**WHAT IS EXPECTED**
Extract every line of the data below verbatim, keeping the original order, line breaks, spelling, and punctuation.

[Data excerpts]
_ _ _ _ _

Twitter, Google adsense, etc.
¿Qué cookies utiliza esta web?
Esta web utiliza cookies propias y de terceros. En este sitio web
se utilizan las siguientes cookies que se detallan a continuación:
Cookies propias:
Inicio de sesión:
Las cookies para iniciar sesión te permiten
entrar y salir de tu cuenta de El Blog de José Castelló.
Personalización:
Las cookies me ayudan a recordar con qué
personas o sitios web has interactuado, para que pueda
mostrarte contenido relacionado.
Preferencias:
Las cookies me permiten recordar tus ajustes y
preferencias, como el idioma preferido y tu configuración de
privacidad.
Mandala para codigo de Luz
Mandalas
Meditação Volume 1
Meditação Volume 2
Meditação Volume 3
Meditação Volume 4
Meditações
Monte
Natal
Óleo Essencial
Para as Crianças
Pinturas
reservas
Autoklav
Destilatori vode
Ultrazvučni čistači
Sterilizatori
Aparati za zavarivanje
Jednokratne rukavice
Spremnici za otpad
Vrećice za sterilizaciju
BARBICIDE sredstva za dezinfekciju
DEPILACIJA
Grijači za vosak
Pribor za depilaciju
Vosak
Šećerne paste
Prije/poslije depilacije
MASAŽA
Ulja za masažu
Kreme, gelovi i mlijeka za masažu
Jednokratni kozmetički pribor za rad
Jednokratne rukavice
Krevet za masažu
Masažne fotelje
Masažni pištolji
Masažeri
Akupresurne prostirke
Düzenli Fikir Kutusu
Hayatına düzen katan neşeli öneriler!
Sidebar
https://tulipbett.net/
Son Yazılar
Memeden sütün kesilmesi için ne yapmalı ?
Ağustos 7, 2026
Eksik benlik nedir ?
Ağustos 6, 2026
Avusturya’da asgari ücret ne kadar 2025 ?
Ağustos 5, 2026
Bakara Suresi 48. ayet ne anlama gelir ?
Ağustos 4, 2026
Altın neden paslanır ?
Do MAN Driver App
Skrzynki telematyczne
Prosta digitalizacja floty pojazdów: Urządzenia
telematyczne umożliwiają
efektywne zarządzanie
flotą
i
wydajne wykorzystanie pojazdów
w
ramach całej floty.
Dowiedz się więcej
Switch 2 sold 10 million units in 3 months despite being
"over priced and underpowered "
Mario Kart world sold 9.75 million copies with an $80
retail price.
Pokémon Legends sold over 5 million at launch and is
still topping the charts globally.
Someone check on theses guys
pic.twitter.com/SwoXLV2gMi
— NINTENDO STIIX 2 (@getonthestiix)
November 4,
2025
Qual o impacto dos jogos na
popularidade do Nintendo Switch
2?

_ _ _ _ _

**THE ANSWER**
Twitter, Google adsense, etc.
¿Qué cookies utiliza esta web?
Esta web utiliza cookies propias y de terceros. En este sitio web
se utilizan las siguientes cookies que se detallan a continuación:
Cookies propias:
Inicio de sesión:
Las cookies para iniciar sesión te permiten
entrar y salir de tu cuenta de El Blog de José Castelló.
Personalización:
Las cookies me ayudan a recordar con qué
personas o sitios web has interactuado, para que pueda
mostrarte contenido relacionado.
Preferencias:
Las cookies me permiten recordar tus ajustes y
preferencias, como el idioma preferido y tu configuración de
privacidad.
Mandala para codigo de Luz
Mandalas
Meditação Volume 1
Meditação Volume 2
Meditação Volume 3
Meditação Volume 4
Meditações
Monte
Natal
Óleo Essencial
Para as Crianças
Pinturas
reservas
Autoklav
Destilatori vode
Ultrazvučni čistači
Sterilizatori
Aparati za zavarivanje
Jednokratne rukavice
Spremnici za otpad
Vrećice za sterilizaciju
BARBICIDE sredstva za dezinfekciju
DEPILACIJA
Grijači za vosak
Pribor za depilaciju
Vosak
Šećerne paste
Prije/poslije depilacije
MASAŽA
Ulja za masažu
Kreme, gelovi i mlijeka za masažu
Jednokratni kozmetički pribor za rad
Jednokratne rukavice
Krevet za masažu
Masažne fotelje
Masažni pištolji
Masažeri
Akupresurne prostirke
Düzenli Fikir Kutusu
Hayatına düzen katan neşeli öneriler!
Sidebar
https://tulipbett.net/
Son Yazılar
Memeden sütün kesilmesi için ne yapmalı ?
Ağustos 7, 2026
Eksik benlik nedir ?
Ağustos 6, 2026
Avusturya’da asgari ücret ne kadar 2025 ?
Ağustos 5, 2026
Bakara Suresi 48. ayet ne anlama gelir ?
Ağustos 4, 2026
Altın neden paslanır ?
Do MAN Driver App
Skrzynki telematyczne
Prosta digitalizacja floty pojazdów: Urządzenia
telematyczne umożliwiają
efektywne zarządzanie
flotą
i
wydajne wykorzystanie pojazdów
w
ramach całej floty.
Dowiedz się więcej
Switch 2 sold 10 million units in 3 months despite being
"over priced and underpowered "
Mario Kart world sold 9.75 million copies with an $80
retail price.
Pokémon Legends sold over 5 million at launch and is
still topping the charts globally.
Someone check on theses guys
pic.twitter.com/SwoXLV2gMi
— NINTENDO STIIX 2 (@getonthestiix)
November 4,
2025
Qual o impacto dos jogos na
popularidade do Nintendo Switch
2?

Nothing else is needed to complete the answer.